Pull each line containing "Alle" out of the data and copy it.

[Transcribed page contents]
..............................

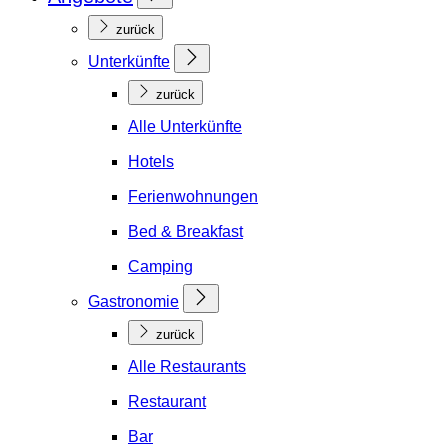
zurück
Unterkünfte
zurück
Alle Unterkünfte
Hotels
Ferienwohnungen
Bed & Breakfast
Camping
Gastronomie
zurück
Alle Restaurants
Restaurant
Bar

..............................

▶ [Solution for this exercise]
Alle Unterkünfte
Alle Restaurants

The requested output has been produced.